He humbled himself, and became obedient unto death, even the death of the cross. Phil. 2:8.
Today's text is the same as yesterday's, but we are not finished with it yet.
In the days of Christ, crucifixion was used by the Romans as a deterrent from crime. Criminals were crucified in a most public place, where many people would see them. There was no cloth draped gracefully around their bodies, as the artist pictures.
There is evidence that, in some cases at least, the victims were placed on the cross sideways, and huge spike was driven through both heels, just in front of the Achilles' tendon. It was driven into the cross with such force that in some cases archeologists have discovered buried in the casket, with the body, large hunks of wood that came loose when the bodies were torn from the cross.
After the soldiers had nailed the victims securely sideways through the heels, they twisted them around, and nailed their arms tightly through the wrists. You will discover that if you try standing against the wall in that twisted position for just a little while, your muscles begin retching. And as though that weren't enough, some sadist would then drive a spike through the private parts of the individual as well.
Then they would drop the cross into the hole prepared, and the teeming throng of people would walk by and stare. Can you picture Jesus hanging there? Jesus, the One who had created the people who crucified Him?
But something else is heavier. We are told that so great was the anguish that Jesus went through because of the burden and weight of the sins of the world, that the physical pain was hardly felt.
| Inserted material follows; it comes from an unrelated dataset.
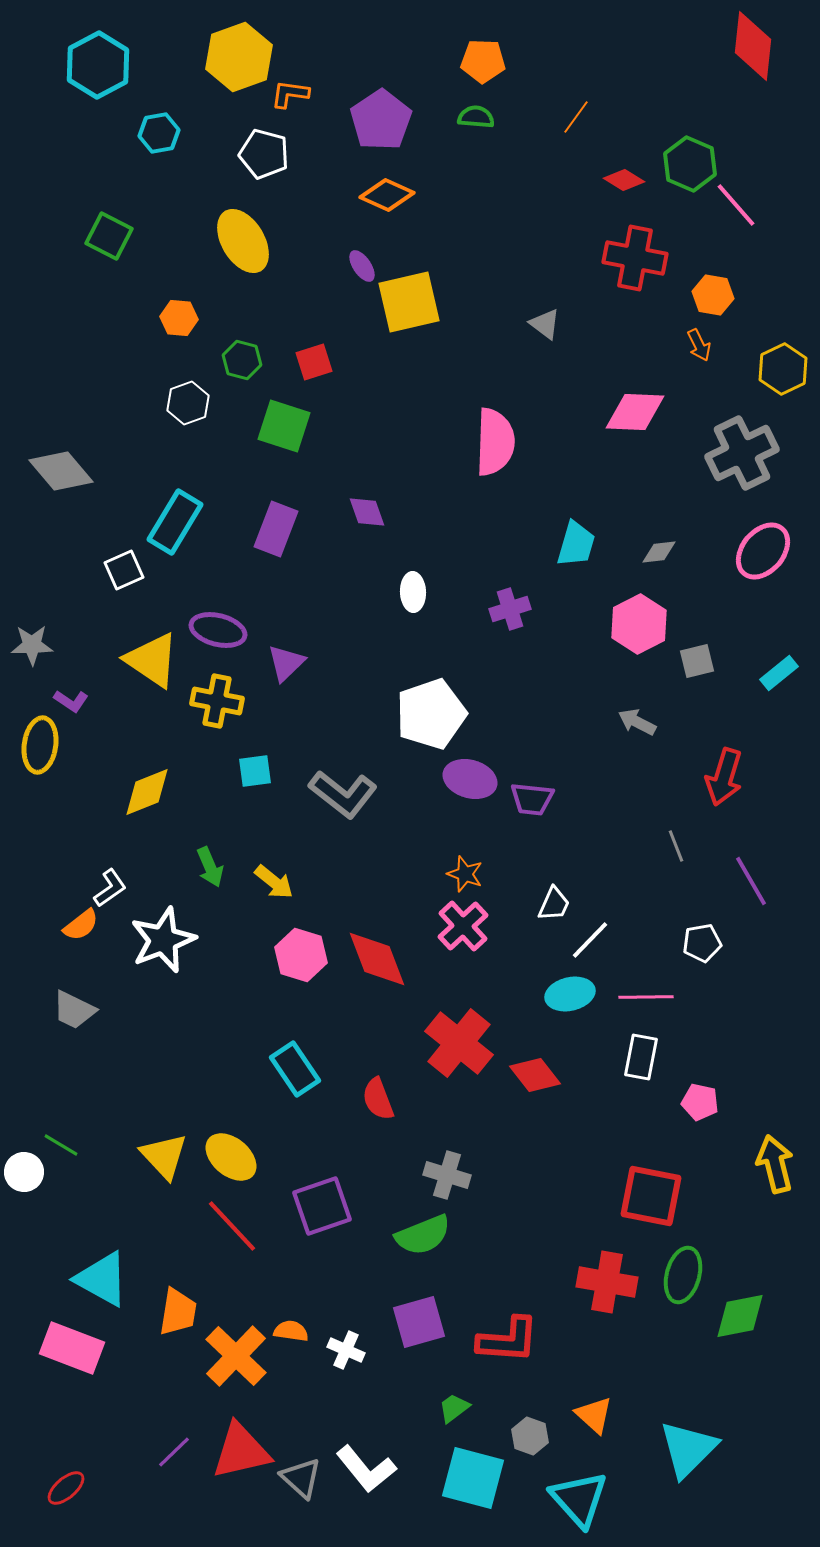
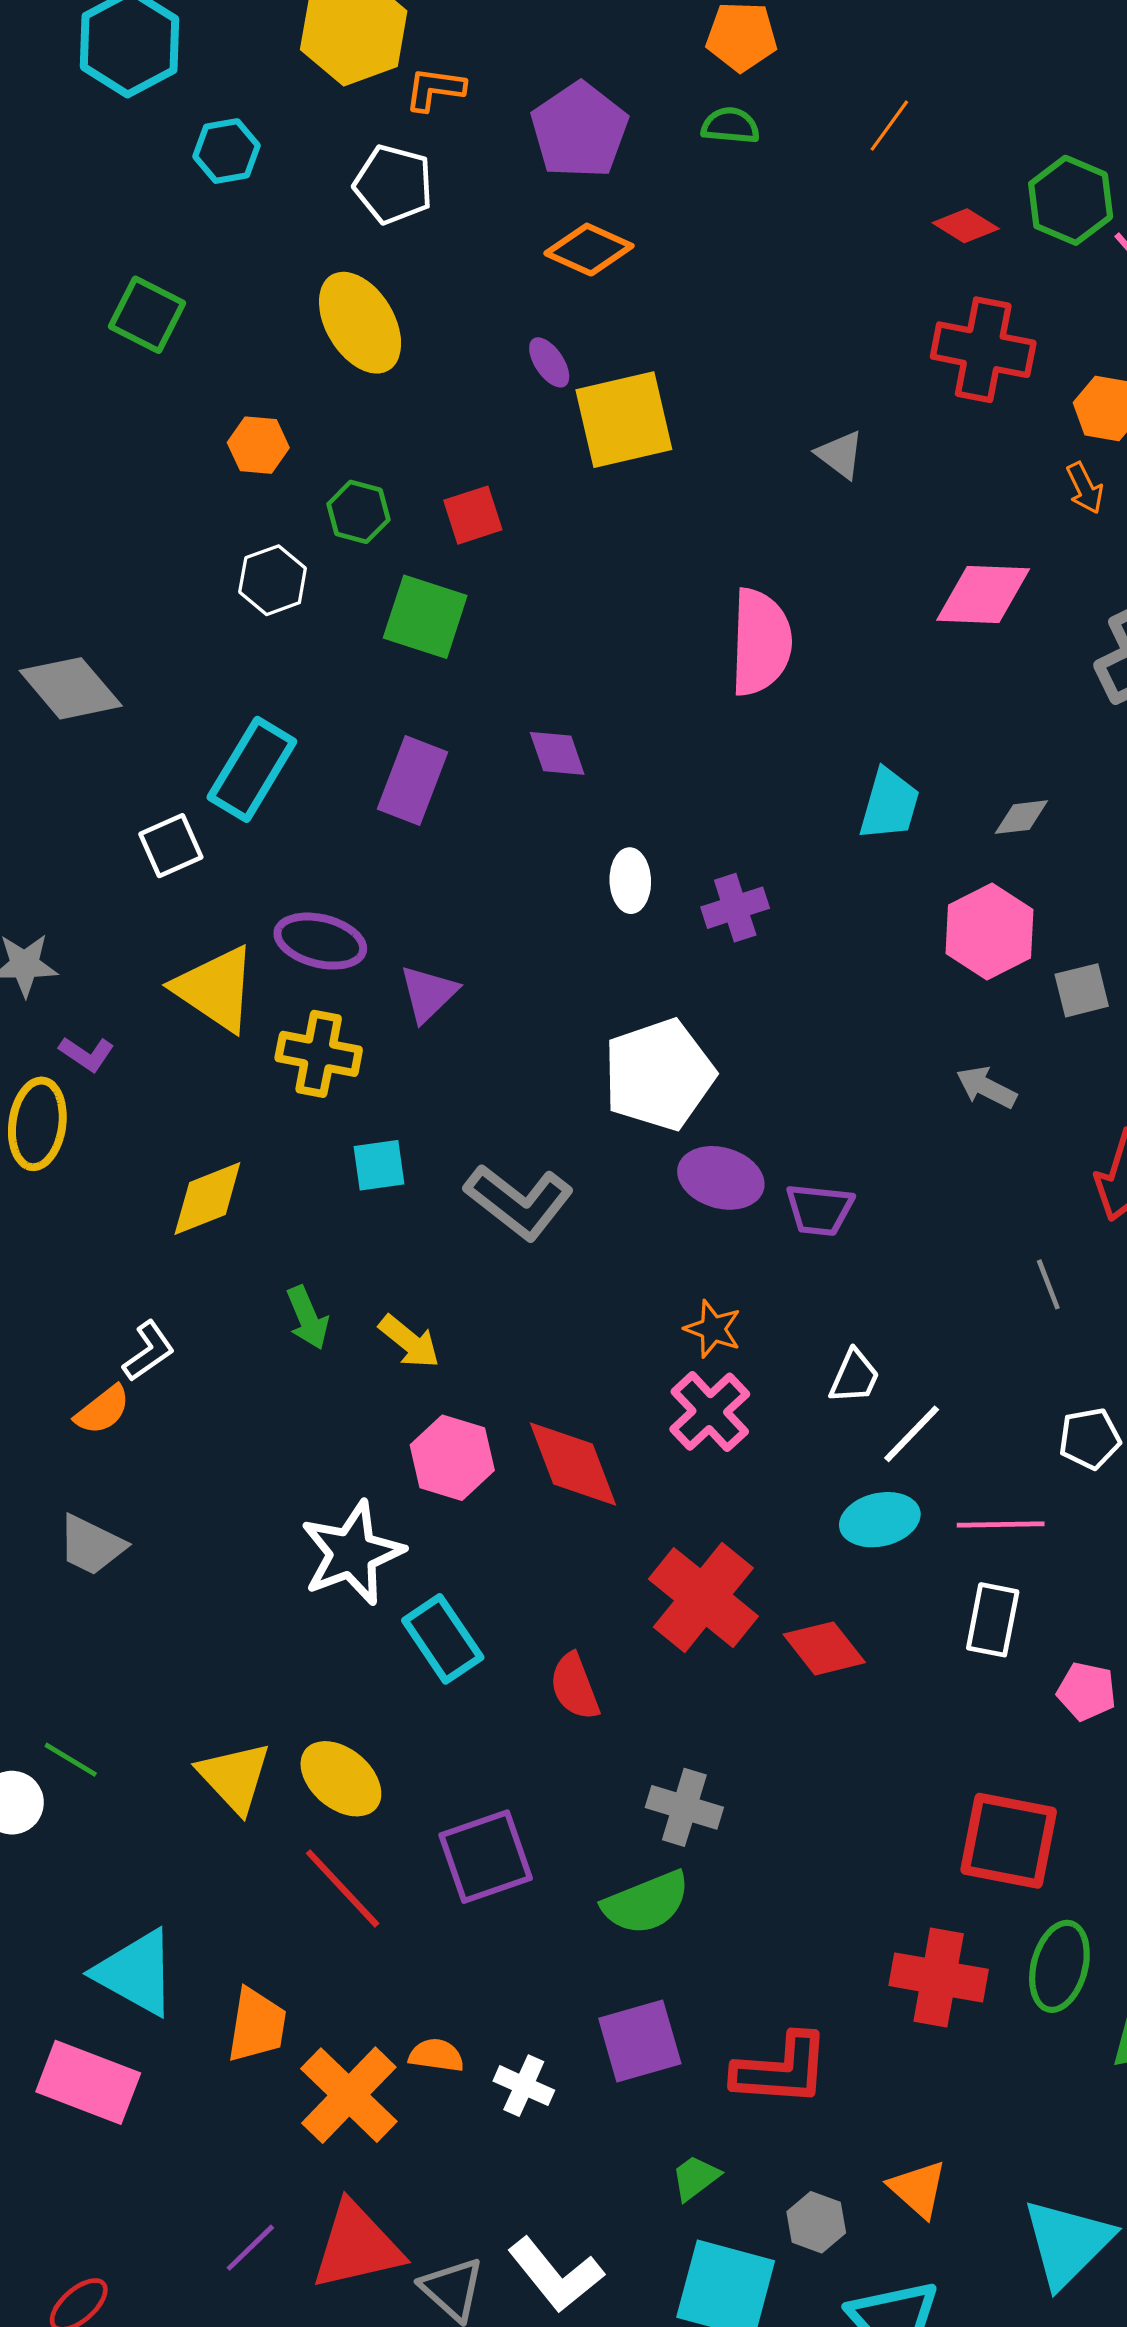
purple cross: (510, 609) -> (735, 908), moved
white star: (163, 940) -> (352, 1553), moved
The sense of separation from His Father's presence was more than He could bear, and it broke His heart.
As we look upon the cross of Christ, and get a glimpse of the price paid for our salvation, we "begin to comprehend something of the righteousness of Christ, and exclaim, 'What is sin, that it should require such a sacrifice for the redemption of its victim?'...A knowledge of the plan of salvation will lead him [the sinner] to the foot of the cross in repentance for his sins, which have caused the sufferings of God's dear Son."--Steps to Christ, p. 27.